Impatient to get off and get rich are ya? To Houston then. To Houston everyone! It’s the fourth largest city in America. Whosoever is searching for a new life should come to Houston. A new wife, a new job, a new cheat, a newness beginning and already complete. A ready-made life awaits you in Houston along with a friendly government to help you get rich. Everyone is screwing someone else’s sweetheart in the sun. Houston is clean. Houston is a smart, new shiny thing. Houston is the fourth largest city of proof that the human heart is burned out.
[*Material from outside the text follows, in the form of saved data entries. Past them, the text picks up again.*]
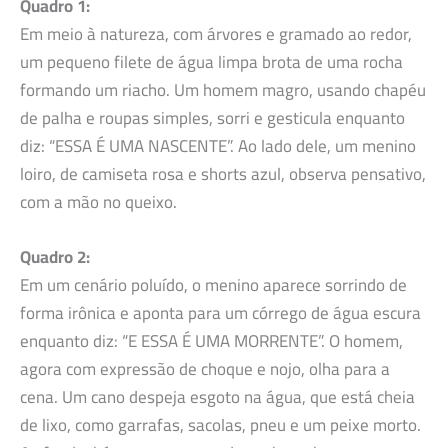
Quadro 1:
Em meio à natureza, com árvores e gramado ao redor,
um pequeno filete de água limpa brota de uma rocha
formando um riacho. Um homem magro, usando chapéu
de palha e roupas simples, sorri e gesticula enquanto
diz: “ESSA É UMA NASCENTE”. Ao lado dele, um menino
loiro, de camiseta rosa e shorts azul, observa pensativo,
com a mão no queixo.
Quadro 2:
Em um cenário poluído, o menino aparece sorrindo de
forma irônica e aponta para um córrego de água escura
enquanto diz: “E ESSA É UMA MORRENTE”. O homem,
agora com expressão de choque e nojo, olha para a
cena. Um cano despeja esgoto na água, que está cheia
de lixo, como garrafas, sacolas, pneu e um peixe morto.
Everyone to Houston then for the finished life of more money and security, more Burger Kings, and an endless array of choice in hair care products. Houston has everything in store for the stupid and getting more stupid. The most stupid never get to Houston. They live in my town, restlessly searching for their Houston. All desire the knowledge of Houston to protect the lies that keep them here growing old with or without money.